Exercise 3.8 Discussion
$\def\i{\mathbf {i}}\def\ket#1{|{#1}\rangle}\def\bra#1{\langle{#1}|}\def\braket#1#2{\langle{#1}|{#2}\rangle}\mathbf{Exercise\ 3.8}$
a) Show that $\frac{1}{\sqrt{2}}(\ket{0}\ket{0} + \ket{1}\ket{1})$ and $\frac{1}{\sqrt{2}}(\ket{+}\ket{+} + \ket{-}\ket{-})$ refer to the same quantum state.
b) Show that $\frac{1}{\sqrt{2}}(\ket{0}\ket{0} - \ket{1}\ket{1})$ refers to the same state as $\frac{1}{\sqrt{2}}(\ket{\i}\ket{\i} + \ket{-\i}\ket{-\i})$.

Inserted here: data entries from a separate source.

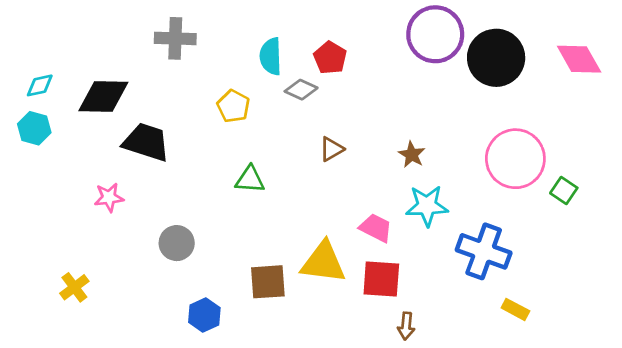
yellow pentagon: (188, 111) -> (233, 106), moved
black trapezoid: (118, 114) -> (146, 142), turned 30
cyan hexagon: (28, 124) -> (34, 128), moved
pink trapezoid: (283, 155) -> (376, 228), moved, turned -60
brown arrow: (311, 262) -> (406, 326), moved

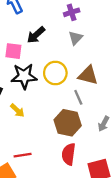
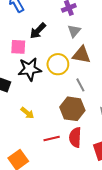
brown triangle: (88, 75) -> (81, 55), moved
yellow arrow: (17, 110) -> (27, 113), moved
red line: (23, 155) -> (52, 139), moved

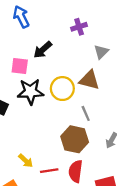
gray triangle: (74, 31) -> (101, 52), moved
yellow arrow: (27, 113) -> (26, 161), moved

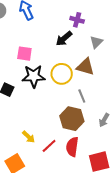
purple cross: (79, 27) -> (77, 20), turned 32
black arrow: (43, 50) -> (64, 39), moved
red line: (49, 171) -> (49, 146), turned -35

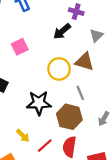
pink square: (24, 54) -> (20, 47), turned -35
black star: (34, 76) -> (39, 103), moved

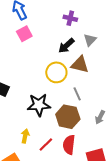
black arrow: (62, 31) -> (66, 46), moved
pink square: (20, 47) -> (24, 34), moved
yellow arrow: (23, 136) -> (25, 136), turned -120

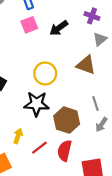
purple cross: (70, 18) -> (92, 16), moved
black arrow: (66, 46) -> (59, 28), moved
yellow circle: (56, 72) -> (45, 73), moved
gray line: (77, 94) -> (96, 104), moved

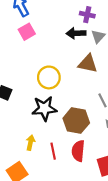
black arrow: (59, 28) -> (76, 33), moved, turned 42
red line: (39, 148) -> (53, 151), turned -56

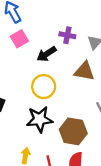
purple cross: (87, 15) -> (67, 35), moved
black arrow: (76, 33) -> (47, 54), moved, turned -30

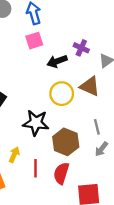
yellow circle: (44, 87) -> (62, 94), moved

page revision: 0, last edited: 11 Dec 2011 23:17
$\frac{1}{\sqrt2}(|+\rangle|+\rangle+|-\rangle|-\rangle) =$
$\frac{1}{\sqrt2}\left(\frac{1}{2}\left(|0\rangle+|1\rangle\right)\otimes\left(|0\rangle+|1\rangle\right)+\frac{1}{2}\left(|0\rangle-|1\rangle\right)\otimes\left(|0\rangle-|1\rangle\right)\right)=$
$\frac{1}{2\sqrt2}\left(|0\rangle|0\rangle + |0\rangle|1\rangle + |1\rangle|0\rangle + |1\rangle|1\rangle + |0\rangle|0\rangle - |0\rangle|1\rangle - |1\rangle|0\rangle + |1\rangle|1\rangle\right)=$
$\frac{1}{\sqrt2}(|0\rangle|0\rangle+|1\rangle|1\rangle)$